Patients always ask, "How long is this going to last?" In essence, they are asking how long their implant will function without problems. According to a study by Lang et al in 2004 in the International Journal of Oral & Maxillofacial Implants (Vol. 19:7), the five-year survival rate was 94%. The 10-year survival rate was 78%. These studies did not evaluate success, only survival. An implant that has a complication is not a success unless the complication is resolved.
There's a lot we've learned about the prevalence of implant complications. In one study by Pjetursson et al in Clinical Oral Implants Research (June 2007, Vol. 18:suppl 3, pp. 97-113), in the first five years, approximately 40% of patients had complications. In the 10-year study published in 2004 by Lang et al, biological and technical complications occurred in about 50% of the cases after 10 years in function.

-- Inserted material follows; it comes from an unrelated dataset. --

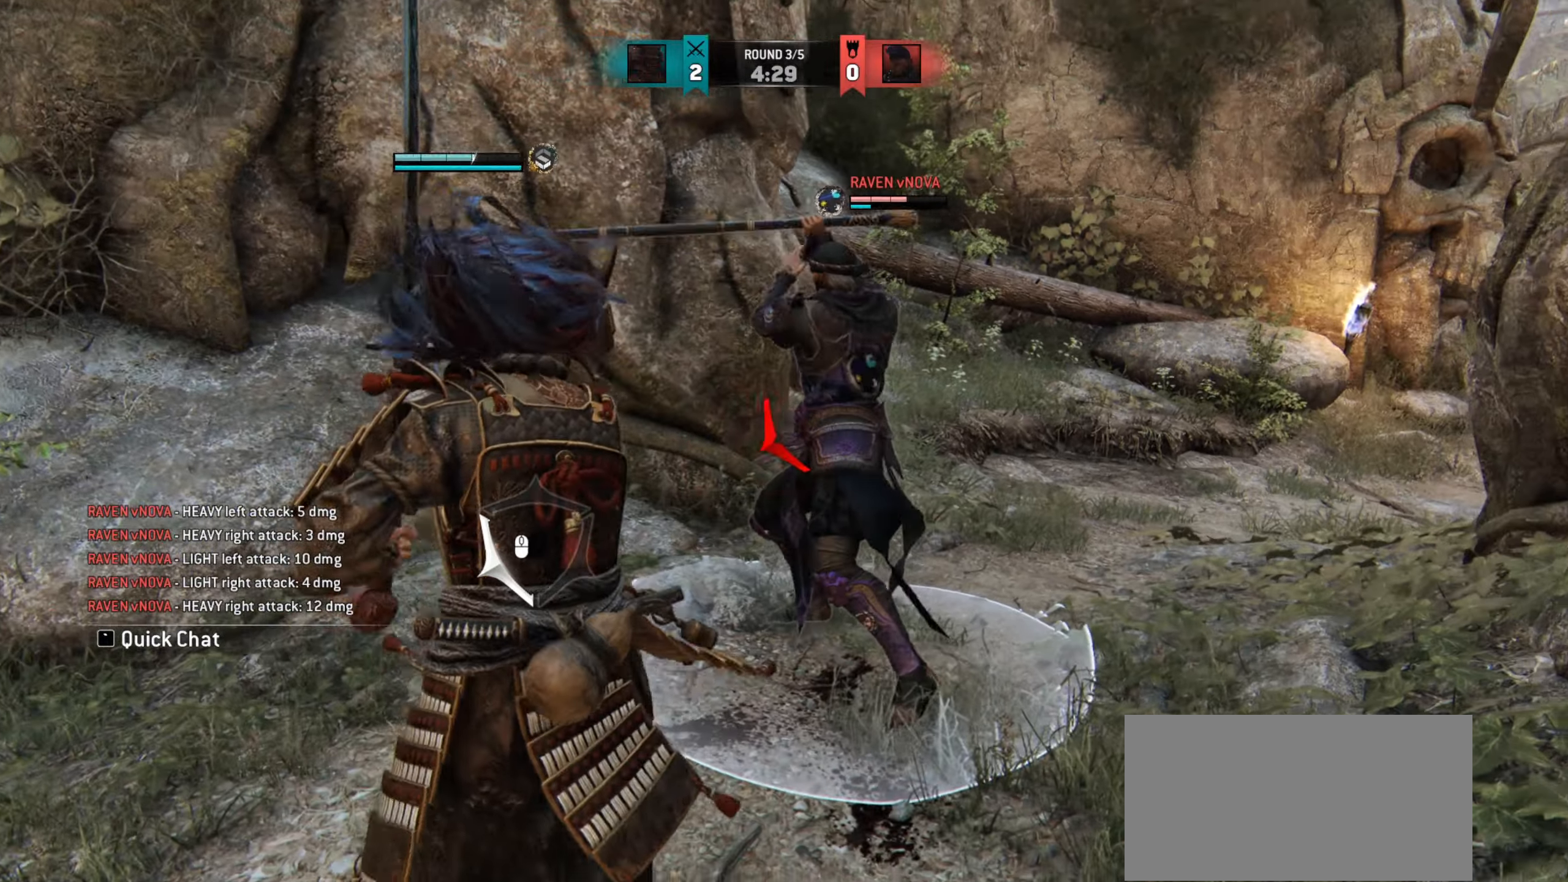
{"keys": [], "mouse": [], "events": [[350, "d", "up"]]}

When you place an implant, it may not last for the life of the patient. I include in my consent form to my patients that there are risks of complications. One serious implant complication is peri-implantitis. This occurs when there is inflammation in the soft tissue surrounding an implant leading to bone loss. Many patients don't realize that an implant, like a tooth, can develop disease in the tissues supporting the implant. Many practitioners don't realize until a patient returns with a biological or mechanical complication that these can and do occur. If they don't include these risks in their consent forms, many patients feel the dentist is at fault.

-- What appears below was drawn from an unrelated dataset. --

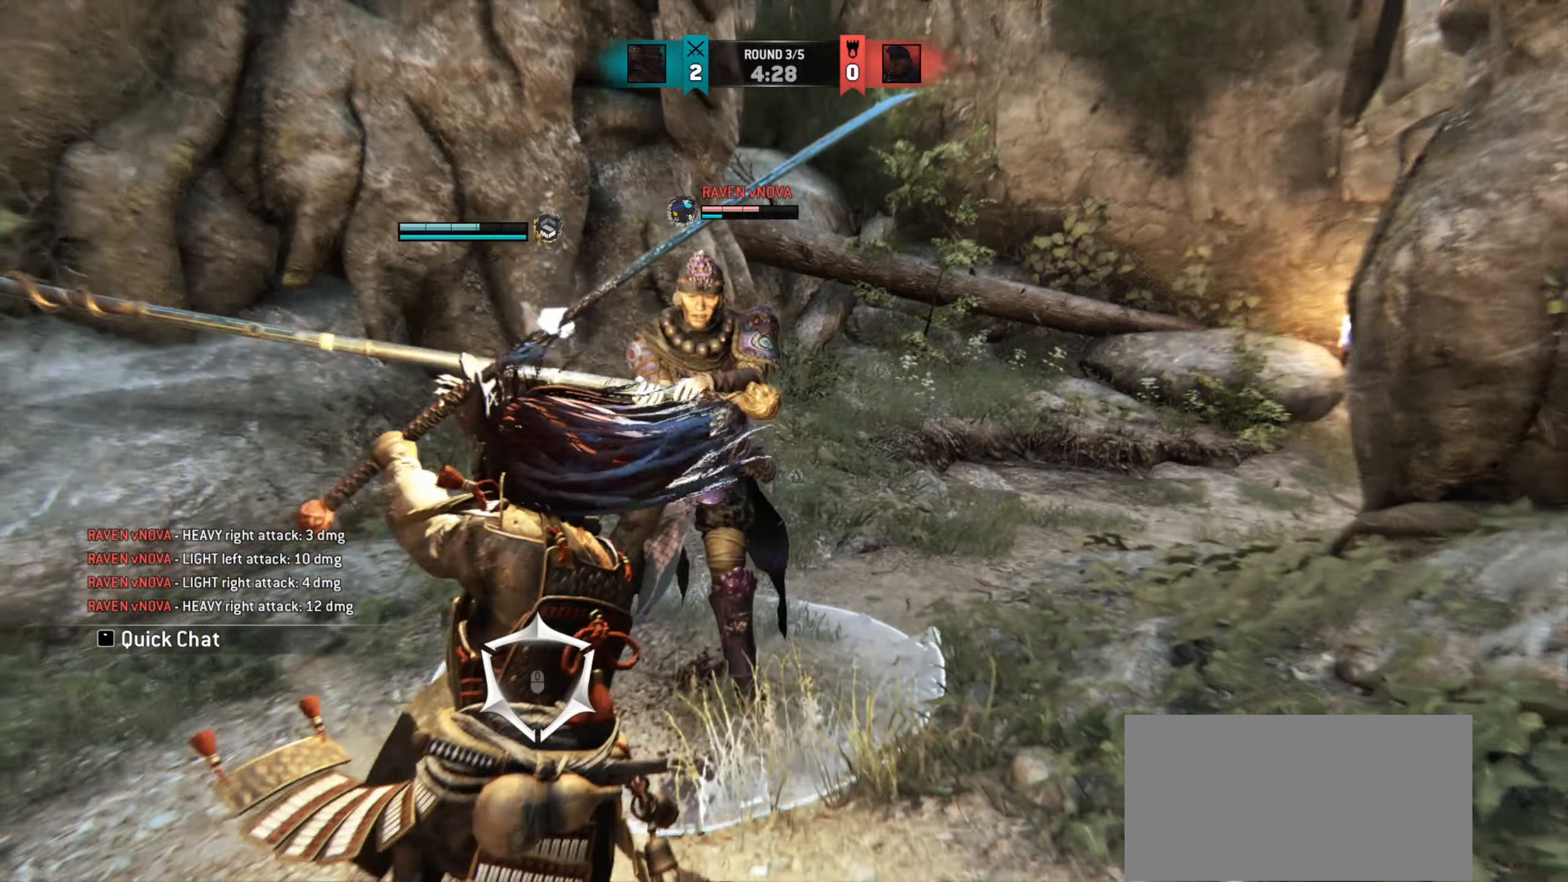
{"keys": ["w"], "mouse": [], "events": [[84, "w", "down"]]}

Any clinician placing or restoring implants has to consider possible complications and be prepared to treat or refer them. So getting back to your first question about how to get more dentists to place and restore implants in the U.S., I think you really want to ask how can we get more dentists to place and restore implants with high rates of implant success and who are prepared to treat any complications that can occur during placement or after restoration. And my answer is through education and comprehensive continuing education courses.